Я подумала о Рейзее, о горе его матери на похоронах.
— Как себя чувствует императрица? — спросила я.
— Она обезумела от горя. Она спит, положив рядом с собой одежду Рейзея.
— А император?
— В уединении.
— А кто наследует трон, если он отречется?
— Еще не решено. Ясно только одно: пока он у власти, его будут обвинять во всех наших несчастьях.
— А Садако? Почему она не приехала в Торибено?
— Потому что император этого не захотел.
— Значит, он не собирается простить ни ее, ни жрицу?
— Похоже, нет. Но его сердце может смягчиться. Иногда такое случается.
Она повернулась ко мне и оглядела изучающе.
— Вы не ездили во дворец Ичийё во время болезни Рейзея?
— Нет. Императрица меня не приглашала.
— Я так не думаю, но есть люди, которые говорят, что вы ездили.
— Чего ради? Почему вы не говорите со мной откровенно?
— Вы не должны придавать значения слухам, которые дойдут до вас, — сказала она.
— Какие слухи? — Мне захотелось заплакать от досады.
На ее лице я увидела не упрек, а страдание.
— Вы не должны оставаться здесь, — сказала она. — Я и раньше вас предупреждала, но теперь основания куда более серьезные.
— Что изменилось? — настаивала я. — Почему вы так твердо уверены, что я должна уехать?
— Я уже говорила вам, что считаю это лучшим решением.
— Но что за срочность?
Она не смотрела на меня. Мы снова молчали и смотрели на отражение облаков в лужах. Когда я встала, она ухватила меня за рукав:
— Еще одно.
— Да?
— Было бы лучше, если бы вас не видели с вашим молодым человеком. Лучше и для вас, и для него. Я не пытаюсь снова просить вас порвать с ним. Но будьте осторожны.

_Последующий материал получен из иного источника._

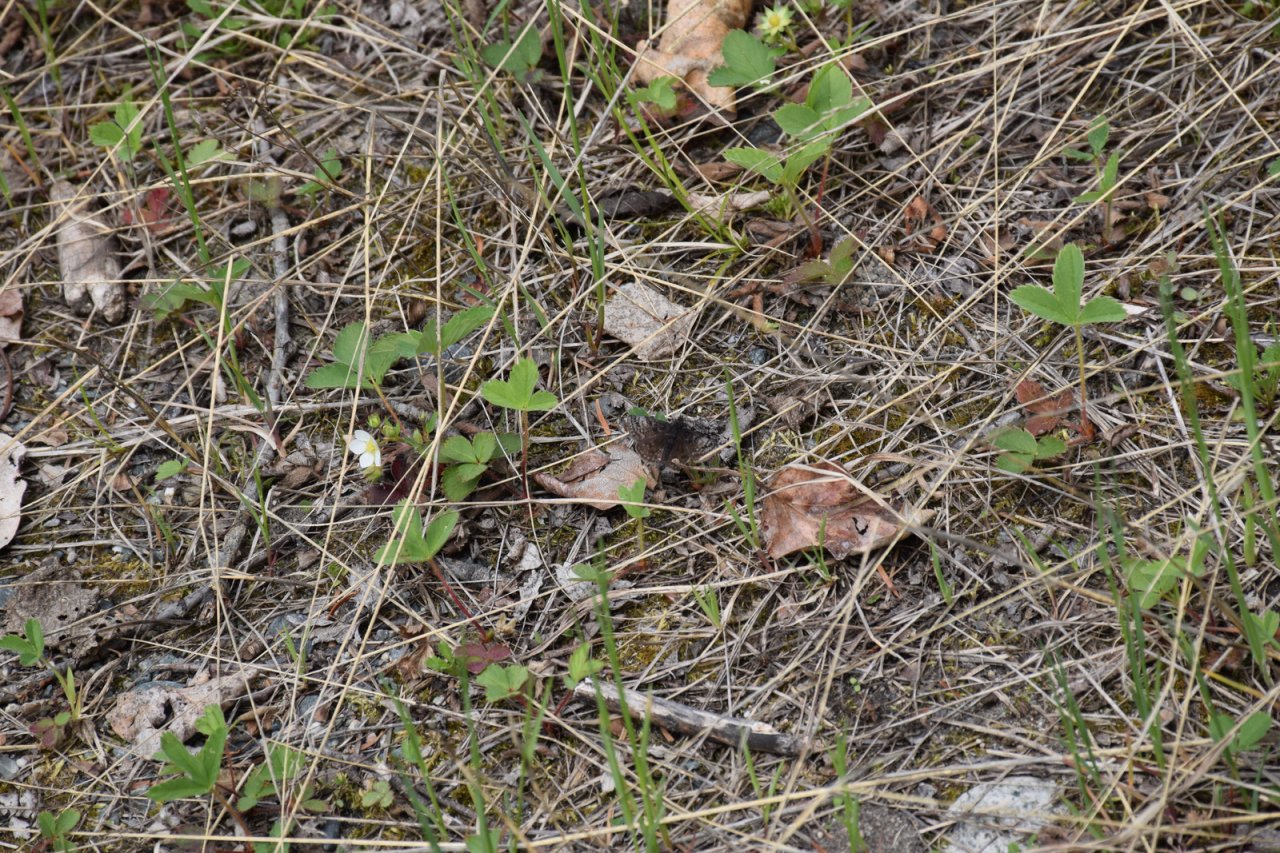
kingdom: Animalia
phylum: Arthropoda
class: Insecta
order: Lepidoptera
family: Hesperiidae
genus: Erynnis
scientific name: Erynnis icelus
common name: Dreamy Duskywing
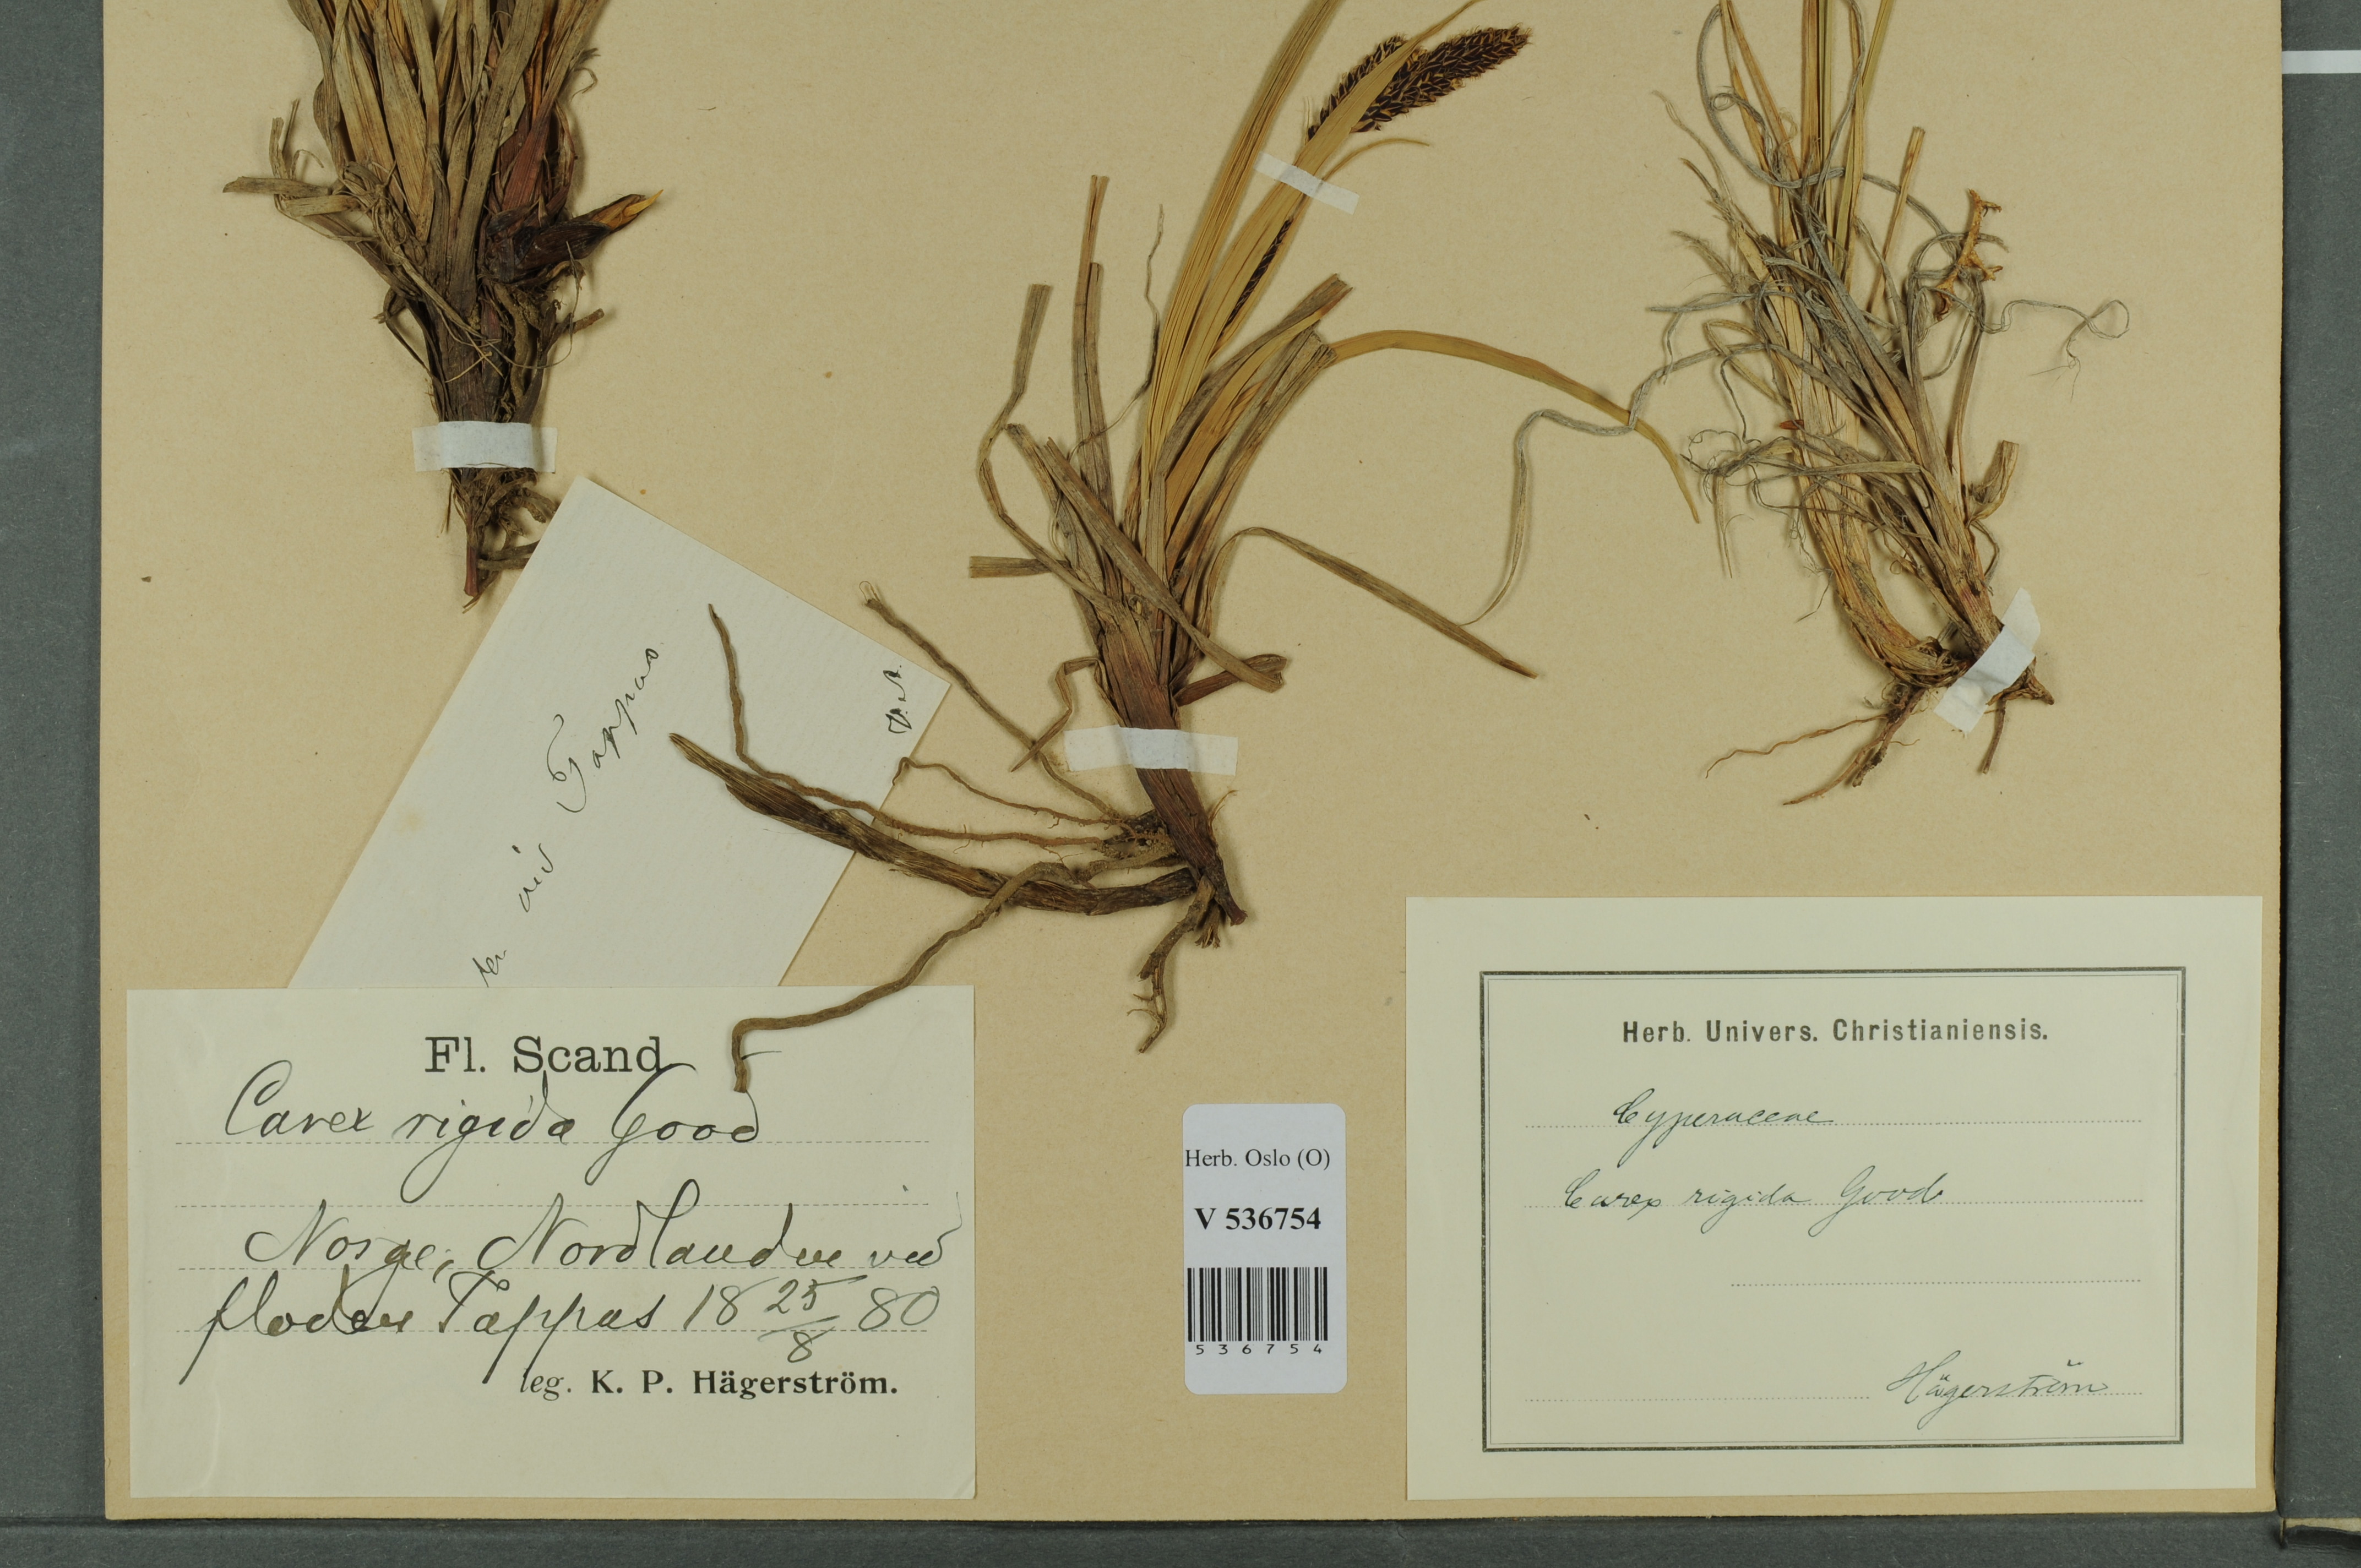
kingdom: Plantae
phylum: Tracheophyta
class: Liliopsida
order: Poales
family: Cyperaceae
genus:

Возвращаясь в Умецубо, я прошла в коридоре мимо троих мужчин. Двое из них были священнослужителями. Великолепие их одеяний служило насмешкой над унылым выражением их лиц. Третий был отшельником с гор. Он был бос, его одежда сшита из шкуры оленя. В правой руке он держал посох с наконечником из рога.
На какое-то мгновение он поймал мой взгляд. Его глаза не осуждали и не одобряли; они просто видели меня насквозь. Я почувствовала чудовищность собственной непоследовательности; каждая моя хитрость, все мое притворство оказались прозрачными, как мои одежды.
Мои сны ложны, мои видения тверды, как лед. Я сражаюсь с ними, как ревнивая жена, которая расцарапывает лицо своего мужа. Они презирают меня неумолимо и безжалостно.